Puis il remarqua le sourire torve et triomphal sur le visage édenté de Bruno Bluthgeld. Aussitôt le médecin comprit : il s’en attribue le crédit, en pensée. Folie paranoïaque de la toute-puissance ; tout ce qui se passe, il en est la cause. Écœuré, il se détourna et déplaça sa chaise de façon à ne plus voir Bluthgeld.
Il porta son attention sur le jeune Noir. Oui, c’était probablement le vendeur de télévision qui ouvrait la boutique en face de mon cabinet, à Berkeley, autrefois. Je crois que je vais aller m’en assurer.
Il se leva et s’approcha d’Andrew Gill et de son compagnon.
— Je vous demande pardon, dit-il en se penchant, mais n’habitiez-vous pas Berkeley, avant la guerre ? Ne vendiez-vous pas des récepteurs de télévision dans Shattuck Avenue ?
Le Noir dit :
— Docteur Stockstill ! (Ils échangèrent une poignée de main.) Que le monde est petit !
— Qu’est-il arrivé à Dangerfield ? s’inquiéta Andrew Gill.
Maintenant, June Raub tripotait les boutons de l’appareil ; d’autres se rassemblèrent autour d’elle, lui donnant des conseils et discutant entre eux avec gravité.
— Je crois que c’est la fin. Qu’en pensez-vous, docteur ?
— Je pense que si c’est vrai, c’est une véritable tragédie.
Au fond de la pièce, Bruno Bluthgeld se leva et déclara d’une voix forte, un peu rauque :
— La destruction de l’existence a commencé. Tous les gens ici présents seront épargnés par faveur spéciale, juste le temps de confesser leurs péchés et de se repentir s’ils sont sincères.
Le silence s’établit. Les gens, un à un, se tournèrent vers lui.
— Vous avez un prédicateur, ici ? demanda le Noir à Stockstill.
Celui-ci répondit rapidement, mais à Gill :
— C’est un malade, Andy. Il faut l’emmener d’ici. Donnez-moi un coup de main.
— Bien sûr, accepta Gill, qui le suivit.
Ils se dirigèrent vers Bluthgeld, toujours debout.
— Les bombes à grande altitude que j’ai fait exploser en 1972, poursuivait Bluthgeld, trouvent leur justification dans l’acte actuel, sanctionné par Dieu lui-même dans Sa sagesse pour le bien du monde. Voyez le Livre des Révélations pour vérification. (Il observait l’avance de Stockstill et de Gill.) Vous êtes-vous purifiés ? leur demanda-t-il. Êtes-vous préparés au Jugement qui vient ?
Tout à coup, une voix familière sortit du haut-parleur. Elle était étouffée et chevrotante, mais ils la reconnurent tous.

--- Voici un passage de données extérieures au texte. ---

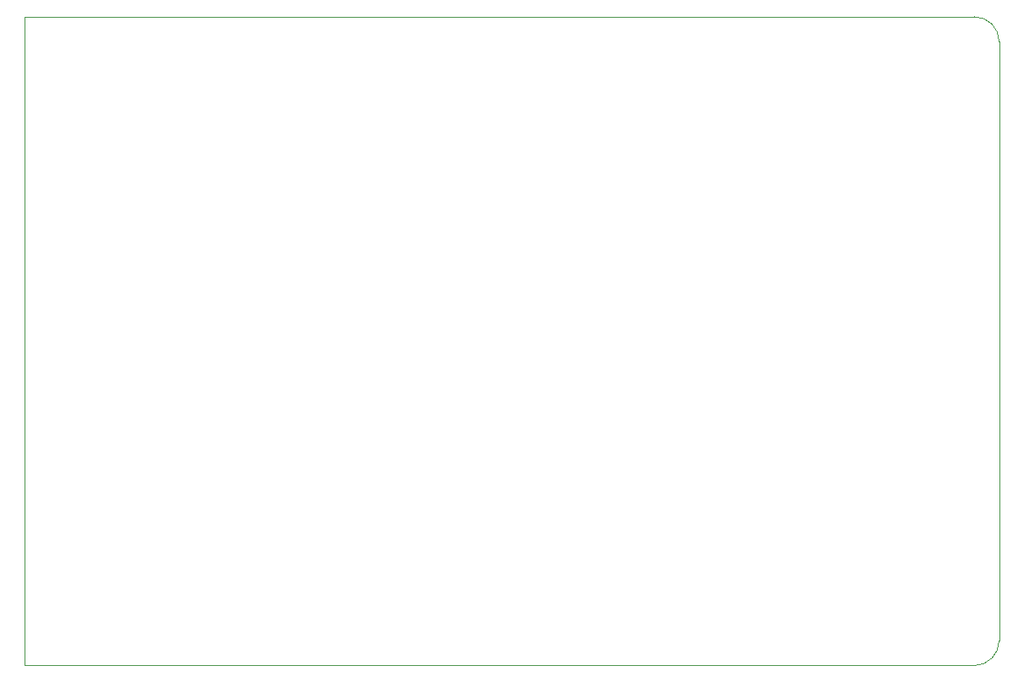
<source format=gbr>
%TF.GenerationSoftware,KiCad,Pcbnew,9.0.6*%
%TF.CreationDate,2026-01-11T11:54:50+09:00*%
%TF.ProjectId,MH01852029121Z2_MJ-HF_control,4d483031-3835-4323-9032-393132315a32,rev?*%
%TF.SameCoordinates,Original*%
%TF.FileFunction,Profile,NP*%
%FSLAX46Y46*%
G04 Gerber Fmt 4.6, Leading zero omitted, Abs format (unit mm)*
G04 Created by KiCad (PCBNEW 9.0.6) date 2026-01-11 11:54:50*
%MOMM*%
%LPD*%
G01*
G04 APERTURE LIST*
%TA.AperFunction,Profile*%
%ADD10C,0.050000*%
%TD*%
G04 APERTURE END LIST*
D10*
X258000000Y-27500000D02*
X258000000Y-87500000D01*
X258000000Y-87500000D02*
G75*
G02*
X255500000Y-90000000I-2500000J0D01*
G01*
X255500000Y-25000000D02*
G75*
G02*
X258000000Y-27500000I0J-2500000D01*
G01*
X160500000Y-25000000D02*
X160500000Y-90000000D01*
X160500000Y-90000000D02*
X255500000Y-90000000D01*
X160500000Y-25000000D02*
X255500000Y-25000000D01*
M02*

</source>
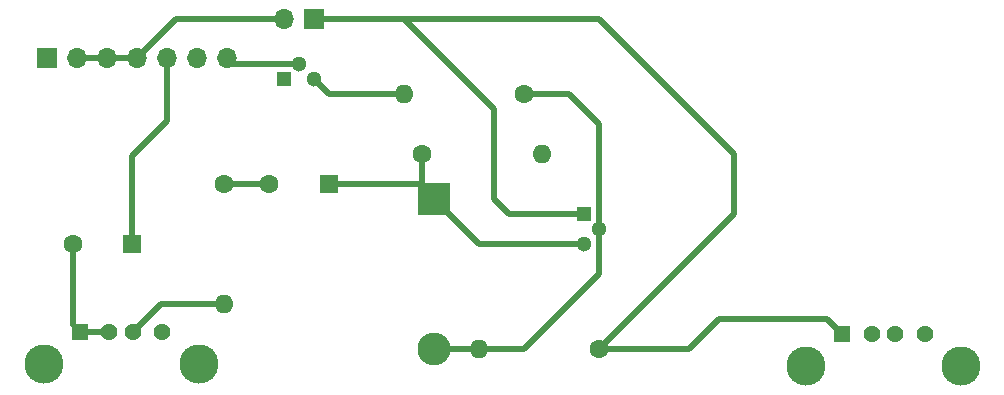
<source format=gbr>
%TF.GenerationSoftware,KiCad,Pcbnew,(6.0.0)*%
%TF.CreationDate,2022-08-29T20:46:27+02:00*%
%TF.ProjectId,AV_MOD_FAMICOM,41565f4d-4f44-45f4-9641-4d49434f4d2e,rev?*%
%TF.SameCoordinates,Original*%
%TF.FileFunction,Copper,L2,Bot*%
%TF.FilePolarity,Positive*%
%FSLAX46Y46*%
G04 Gerber Fmt 4.6, Leading zero omitted, Abs format (unit mm)*
G04 Created by KiCad (PCBNEW (6.0.0)) date 2022-08-29 20:46:27*
%MOMM*%
%LPD*%
G01*
G04 APERTURE LIST*
%TA.AperFunction,ComponentPad*%
%ADD10C,1.600000*%
%TD*%
%TA.AperFunction,ComponentPad*%
%ADD11O,1.600000X1.600000*%
%TD*%
%TA.AperFunction,ComponentPad*%
%ADD12R,1.700000X1.700000*%
%TD*%
%TA.AperFunction,ComponentPad*%
%ADD13O,1.700000X1.700000*%
%TD*%
%TA.AperFunction,ComponentPad*%
%ADD14R,1.600000X1.600000*%
%TD*%
%TA.AperFunction,ComponentPad*%
%ADD15R,1.428000X1.428000*%
%TD*%
%TA.AperFunction,ComponentPad*%
%ADD16C,1.428000*%
%TD*%
%TA.AperFunction,ComponentPad*%
%ADD17C,3.316000*%
%TD*%
%TA.AperFunction,ComponentPad*%
%ADD18R,2.800000X2.800000*%
%TD*%
%TA.AperFunction,ComponentPad*%
%ADD19O,2.800000X2.800000*%
%TD*%
%TA.AperFunction,ComponentPad*%
%ADD20R,1.300000X1.300000*%
%TD*%
%TA.AperFunction,ComponentPad*%
%ADD21C,1.300000*%
%TD*%
%TA.AperFunction,Conductor*%
%ADD22C,0.500000*%
%TD*%
%TA.AperFunction,Conductor*%
%ADD23C,0.250000*%
%TD*%
G04 APERTURE END LIST*
D10*
%TO.P,R4,1*%
%TO.N,Net-(C1-Pad2)*%
X121920000Y-91440000D03*
D11*
%TO.P,R4,2*%
%TO.N,VIDEO OUT*%
X121920000Y-101600000D03*
%TD*%
D12*
%TO.P,J5,1,Pin_1*%
%TO.N,GNDREF*%
X106950000Y-80782500D03*
D13*
%TO.P,J5,2,Pin_2*%
%TO.N,Net-(J5-Pad2)*%
X109490000Y-80782500D03*
%TO.P,J5,3,Pin_3*%
X112030000Y-80782500D03*
%TO.P,J5,4,Pin_4*%
X114570000Y-80782500D03*
%TO.P,J5,5,Pin_5*%
%TO.N,AUDIO*%
X117110000Y-80782500D03*
%TO.P,J5,6,Pin_6*%
%TO.N,GNDREF*%
X119650000Y-80782500D03*
%TO.P,J5,7,Pin_7*%
%TO.N,VIDEO IN*%
X122190000Y-80782500D03*
%TD*%
D14*
%TO.P,C1,1*%
%TO.N,Net-(C1-Pad1)*%
X130810000Y-91440000D03*
D10*
%TO.P,C1,2*%
%TO.N,Net-(C1-Pad2)*%
X125810000Y-91440000D03*
%TD*%
%TO.P,R3,1*%
%TO.N,Net-(C1-Pad1)*%
X138720000Y-88900000D03*
D11*
%TO.P,R3,2*%
%TO.N,GNDREF*%
X148880000Y-88900000D03*
%TD*%
D15*
%TO.P,J2,01,VCC*%
%TO.N,+5V*%
X174300000Y-104140000D03*
D16*
%TO.P,J2,02,D-*%
%TO.N,GNDREF*%
X176800000Y-104140000D03*
%TO.P,J2,03,D+*%
X178800000Y-104140000D03*
%TO.P,J2,04,GND*%
X181300000Y-104140000D03*
D17*
%TO.P,J2,S1,SHIELD*%
%TO.N,Net-(J2-PadS1)*%
X171230000Y-106850000D03*
%TO.P,J2,S2,SHIELD*%
X184370000Y-106850000D03*
%TD*%
D14*
%TO.P,C2,1*%
%TO.N,AUDIO*%
X114162651Y-96520000D03*
D10*
%TO.P,C2,2*%
%TO.N,AUDIO L*%
X109162651Y-96520000D03*
%TD*%
D18*
%TO.P,D1,1,K*%
%TO.N,Net-(C1-Pad1)*%
X139700000Y-92710000D03*
D19*
%TO.P,D1,2,A*%
%TO.N,Net-(D1-Pad2)*%
X139700000Y-105410000D03*
%TD*%
D10*
%TO.P,R1,1*%
%TO.N,+5V*%
X153690000Y-105410000D03*
D11*
%TO.P,R1,2*%
%TO.N,Net-(D1-Pad2)*%
X143530000Y-105410000D03*
%TD*%
D12*
%TO.P,J3,1,Pin_1*%
%TO.N,+5V*%
X129540000Y-77470000D03*
D13*
%TO.P,J3,2,Pin_2*%
%TO.N,Net-(J5-Pad2)*%
X127000000Y-77470000D03*
%TD*%
D15*
%TO.P,J1,01,VCC*%
%TO.N,AUDIO L*%
X109750000Y-103970000D03*
D16*
%TO.P,J1,02,D-*%
X112250000Y-103970000D03*
%TO.P,J1,03,D+*%
%TO.N,VIDEO OUT*%
X114250000Y-103970000D03*
%TO.P,J1,04,GND*%
%TO.N,GNDREF*%
X116750000Y-103970000D03*
D17*
%TO.P,J1,S1,SHIELD*%
%TO.N,Net-(J1-PadS1)*%
X106680000Y-106680000D03*
%TO.P,J1,S2,SHIELD*%
X119820000Y-106680000D03*
%TD*%
D20*
%TO.P,Q1,1,C*%
%TO.N,GNDREF*%
X127000000Y-82550000D03*
D21*
%TO.P,Q1,2,B*%
%TO.N,VIDEO IN*%
X128270000Y-81280000D03*
%TO.P,Q1,3,E*%
%TO.N,Net-(Q1-Pad3)*%
X129540000Y-82550000D03*
%TD*%
D20*
%TO.P,Q2,1,C*%
%TO.N,+5V*%
X152400000Y-93980000D03*
D21*
%TO.P,Q2,2,B*%
%TO.N,Net-(D1-Pad2)*%
X153670000Y-95250000D03*
%TO.P,Q2,3,E*%
%TO.N,Net-(C1-Pad1)*%
X152400000Y-96520000D03*
%TD*%
D10*
%TO.P,R2,1*%
%TO.N,Net-(D1-Pad2)*%
X147320000Y-83820000D03*
D11*
%TO.P,R2,2*%
%TO.N,Net-(Q1-Pad3)*%
X137160000Y-83820000D03*
%TD*%
D22*
%TO.N,Net-(C1-Pad1)*%
X143510000Y-96520000D02*
X139700000Y-92710000D01*
D23*
X138720000Y-91730000D02*
X139700000Y-92710000D01*
D22*
X130810000Y-91440000D02*
X138430000Y-91440000D01*
X138720000Y-88900000D02*
X138720000Y-91730000D01*
X152400000Y-96520000D02*
X143510000Y-96520000D01*
D23*
X138430000Y-91440000D02*
X139700000Y-92710000D01*
D22*
%TO.N,Net-(C1-Pad2)*%
X121920000Y-91440000D02*
X125810000Y-91440000D01*
%TO.N,AUDIO L*%
X109162651Y-96520000D02*
X109162651Y-103382651D01*
X109750000Y-103970000D02*
X112250000Y-103970000D01*
D23*
X109162651Y-103382651D02*
X109750000Y-103970000D01*
D22*
%TO.N,Net-(D1-Pad2)*%
X143530000Y-105410000D02*
X147320000Y-105410000D01*
X151130000Y-83820000D02*
X153670000Y-86360000D01*
X139700000Y-105410000D02*
X143530000Y-105410000D01*
X153670000Y-86360000D02*
X153670000Y-95250000D01*
X153670000Y-99060000D02*
X153670000Y-95250000D01*
X147320000Y-105410000D02*
X153670000Y-99060000D01*
X147320000Y-83820000D02*
X151130000Y-83820000D01*
%TO.N,+5V*%
X165100000Y-88900000D02*
X153670000Y-77470000D01*
X163830000Y-102870000D02*
X173030000Y-102870000D01*
X165100000Y-94000000D02*
X165100000Y-88900000D01*
X173030000Y-102870000D02*
X174300000Y-104140000D01*
X144780000Y-85090000D02*
X144780000Y-92710000D01*
X153690000Y-105410000D02*
X165100000Y-94000000D01*
X146050000Y-93980000D02*
X152400000Y-93980000D01*
X137160000Y-77470000D02*
X129540000Y-77470000D01*
X153690000Y-105410000D02*
X161290000Y-105410000D01*
X161290000Y-105410000D02*
X163830000Y-102870000D01*
X137160000Y-77470000D02*
X144780000Y-85090000D01*
X153670000Y-77470000D02*
X137160000Y-77470000D01*
X144780000Y-92710000D02*
X146050000Y-93980000D01*
%TO.N,AUDIO*%
X114162651Y-89037349D02*
X117110000Y-86090000D01*
X114162651Y-96520000D02*
X114162651Y-89037349D01*
X117110000Y-86090000D02*
X117110000Y-80782500D01*
%TO.N,Net-(Q1-Pad3)*%
X130810000Y-83820000D02*
X129540000Y-82550000D01*
X137160000Y-83820000D02*
X130810000Y-83820000D01*
%TO.N,VIDEO OUT*%
X121920000Y-101600000D02*
X116620000Y-101600000D01*
X116620000Y-101600000D02*
X114250000Y-103970000D01*
D23*
%TO.N,VIDEO IN*%
X122687500Y-81280000D02*
X122190000Y-80782500D01*
D22*
X128270000Y-81280000D02*
X122687500Y-81280000D01*
%TO.N,Net-(J5-Pad2)*%
X112030000Y-80782500D02*
X114570000Y-80782500D01*
X109490000Y-80782500D02*
X112030000Y-80782500D01*
X114570000Y-80782500D02*
X117882500Y-77470000D01*
X117882500Y-77470000D02*
X127000000Y-77470000D01*
%TD*%
M02*

</source>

— Navré de cette interruption, mes amis, dit Dangerfield, mais j’ai eu un fichu étourdissement pendant un moment ; j’ai été obligé de m’allonger et je ne me suis pas aperçu que la bobine était au bout. En tout cas (il émit son rire habituel) me voici de retour, au moins pour un temps. Voyons, où en étais-je ? Quelqu’un s’en souvient-il ? Attendez ! J’ai un voyant rouge qui s’allume. On m’appelle d’en bas. Ne quittez pas l’écoute.